_The problem_
Treat the line containing "7 min de lecture →" as the first line of the answer and the last line of the data as its final line, reproducing every line between exactly.

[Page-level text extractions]
Segment Open
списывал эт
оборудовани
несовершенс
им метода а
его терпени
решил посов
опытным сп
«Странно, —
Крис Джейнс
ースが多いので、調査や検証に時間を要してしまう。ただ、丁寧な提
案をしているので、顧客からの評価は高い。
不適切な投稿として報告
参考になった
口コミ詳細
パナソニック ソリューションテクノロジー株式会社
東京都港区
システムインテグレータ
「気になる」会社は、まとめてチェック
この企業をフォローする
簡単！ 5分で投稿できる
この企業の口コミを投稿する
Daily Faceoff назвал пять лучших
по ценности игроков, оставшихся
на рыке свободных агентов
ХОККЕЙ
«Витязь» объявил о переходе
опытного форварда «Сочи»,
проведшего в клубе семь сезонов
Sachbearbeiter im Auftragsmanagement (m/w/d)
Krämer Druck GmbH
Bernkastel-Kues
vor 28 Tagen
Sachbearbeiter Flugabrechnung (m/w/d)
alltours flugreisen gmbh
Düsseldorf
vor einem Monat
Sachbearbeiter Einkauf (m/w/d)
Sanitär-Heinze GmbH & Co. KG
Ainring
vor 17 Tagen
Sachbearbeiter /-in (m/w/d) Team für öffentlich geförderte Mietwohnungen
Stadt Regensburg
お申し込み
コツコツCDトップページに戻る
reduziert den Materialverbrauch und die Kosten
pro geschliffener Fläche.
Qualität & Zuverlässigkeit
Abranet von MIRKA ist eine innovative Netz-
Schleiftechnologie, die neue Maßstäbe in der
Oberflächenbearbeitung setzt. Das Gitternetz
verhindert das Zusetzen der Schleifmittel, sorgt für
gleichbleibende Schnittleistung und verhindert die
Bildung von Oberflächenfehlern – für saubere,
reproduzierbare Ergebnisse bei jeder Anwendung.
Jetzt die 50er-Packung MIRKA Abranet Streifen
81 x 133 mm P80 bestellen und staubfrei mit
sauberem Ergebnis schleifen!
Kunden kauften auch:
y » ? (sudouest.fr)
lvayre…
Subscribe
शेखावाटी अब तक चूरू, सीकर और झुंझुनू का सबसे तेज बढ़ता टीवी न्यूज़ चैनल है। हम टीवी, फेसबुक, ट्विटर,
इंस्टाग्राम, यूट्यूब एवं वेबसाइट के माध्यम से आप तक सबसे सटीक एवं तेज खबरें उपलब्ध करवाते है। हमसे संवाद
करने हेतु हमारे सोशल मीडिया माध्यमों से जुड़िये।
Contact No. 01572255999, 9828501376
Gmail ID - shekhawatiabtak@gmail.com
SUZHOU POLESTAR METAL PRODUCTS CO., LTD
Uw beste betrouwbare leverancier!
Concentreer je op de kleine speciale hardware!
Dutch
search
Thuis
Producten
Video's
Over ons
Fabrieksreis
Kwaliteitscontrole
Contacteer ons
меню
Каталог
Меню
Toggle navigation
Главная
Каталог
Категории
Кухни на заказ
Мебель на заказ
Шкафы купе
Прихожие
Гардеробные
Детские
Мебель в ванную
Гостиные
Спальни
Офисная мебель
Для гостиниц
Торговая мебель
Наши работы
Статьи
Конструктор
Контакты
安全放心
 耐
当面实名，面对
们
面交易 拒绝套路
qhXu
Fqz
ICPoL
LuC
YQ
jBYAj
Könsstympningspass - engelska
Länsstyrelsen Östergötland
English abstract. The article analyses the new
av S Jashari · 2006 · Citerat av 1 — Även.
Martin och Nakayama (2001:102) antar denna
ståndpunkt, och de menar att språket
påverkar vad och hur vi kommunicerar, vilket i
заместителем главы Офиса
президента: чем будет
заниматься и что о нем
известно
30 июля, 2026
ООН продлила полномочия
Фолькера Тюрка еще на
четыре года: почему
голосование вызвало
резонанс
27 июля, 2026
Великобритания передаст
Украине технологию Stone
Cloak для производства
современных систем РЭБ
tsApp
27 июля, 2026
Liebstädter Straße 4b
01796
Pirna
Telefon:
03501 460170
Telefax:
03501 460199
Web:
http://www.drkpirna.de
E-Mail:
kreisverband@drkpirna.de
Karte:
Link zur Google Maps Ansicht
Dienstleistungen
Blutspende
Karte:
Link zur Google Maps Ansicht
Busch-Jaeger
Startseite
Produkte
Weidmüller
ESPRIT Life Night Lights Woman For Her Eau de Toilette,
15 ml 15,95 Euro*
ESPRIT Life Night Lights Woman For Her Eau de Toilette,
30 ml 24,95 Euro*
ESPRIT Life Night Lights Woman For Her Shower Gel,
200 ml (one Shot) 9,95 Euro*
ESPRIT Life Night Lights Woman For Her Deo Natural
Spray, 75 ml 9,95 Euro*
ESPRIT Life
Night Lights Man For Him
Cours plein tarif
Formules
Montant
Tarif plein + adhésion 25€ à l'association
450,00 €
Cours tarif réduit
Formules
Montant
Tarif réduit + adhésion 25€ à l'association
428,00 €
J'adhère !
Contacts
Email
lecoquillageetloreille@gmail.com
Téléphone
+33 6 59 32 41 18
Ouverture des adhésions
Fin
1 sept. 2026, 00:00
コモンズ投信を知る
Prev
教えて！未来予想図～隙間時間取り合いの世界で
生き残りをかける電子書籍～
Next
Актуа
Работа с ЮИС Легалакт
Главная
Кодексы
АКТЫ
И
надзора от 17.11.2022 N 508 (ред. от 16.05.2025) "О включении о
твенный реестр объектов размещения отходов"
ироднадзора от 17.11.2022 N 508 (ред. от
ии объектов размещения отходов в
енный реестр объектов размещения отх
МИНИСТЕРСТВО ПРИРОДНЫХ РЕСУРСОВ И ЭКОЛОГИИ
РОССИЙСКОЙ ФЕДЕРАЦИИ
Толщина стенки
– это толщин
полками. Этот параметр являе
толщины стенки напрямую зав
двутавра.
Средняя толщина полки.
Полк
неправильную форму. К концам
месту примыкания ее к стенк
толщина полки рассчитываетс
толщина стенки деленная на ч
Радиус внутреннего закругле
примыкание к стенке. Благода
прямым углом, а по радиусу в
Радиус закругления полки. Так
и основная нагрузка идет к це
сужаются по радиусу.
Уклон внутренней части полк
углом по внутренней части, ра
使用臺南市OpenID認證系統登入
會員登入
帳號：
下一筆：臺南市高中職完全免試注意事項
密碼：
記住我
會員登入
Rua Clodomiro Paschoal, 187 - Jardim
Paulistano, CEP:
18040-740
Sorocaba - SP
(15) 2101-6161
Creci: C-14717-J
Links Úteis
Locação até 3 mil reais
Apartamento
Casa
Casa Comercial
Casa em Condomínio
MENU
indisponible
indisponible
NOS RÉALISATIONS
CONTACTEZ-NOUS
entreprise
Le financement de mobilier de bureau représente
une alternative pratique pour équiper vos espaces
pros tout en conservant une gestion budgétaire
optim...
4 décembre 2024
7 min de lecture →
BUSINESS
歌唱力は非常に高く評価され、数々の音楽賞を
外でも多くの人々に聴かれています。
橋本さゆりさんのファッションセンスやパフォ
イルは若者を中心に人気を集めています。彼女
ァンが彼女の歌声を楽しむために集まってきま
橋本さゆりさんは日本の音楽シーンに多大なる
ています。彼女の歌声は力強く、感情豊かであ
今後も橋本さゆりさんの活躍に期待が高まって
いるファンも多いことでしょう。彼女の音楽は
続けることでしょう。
Segment Closed
_Reply_
7 min de lecture →
BUSINESS
歌唱力は非常に高く評価され、数々の音楽賞を
外でも多くの人々に聴かれています。
橋本さゆりさんのファッションセンスやパフォ
イルは若者を中心に人気を集めています。彼女
ァンが彼女の歌声を楽しむために集まってきま
橋本さゆりさんは日本の音楽シーンに多大なる
ています。彼女の歌声は力強く、感情豊かであ
今後も橋本さゆりさんの活躍に期待が高まって
いるファンも多いことでしょう。彼女の音楽は
続けることでしょう。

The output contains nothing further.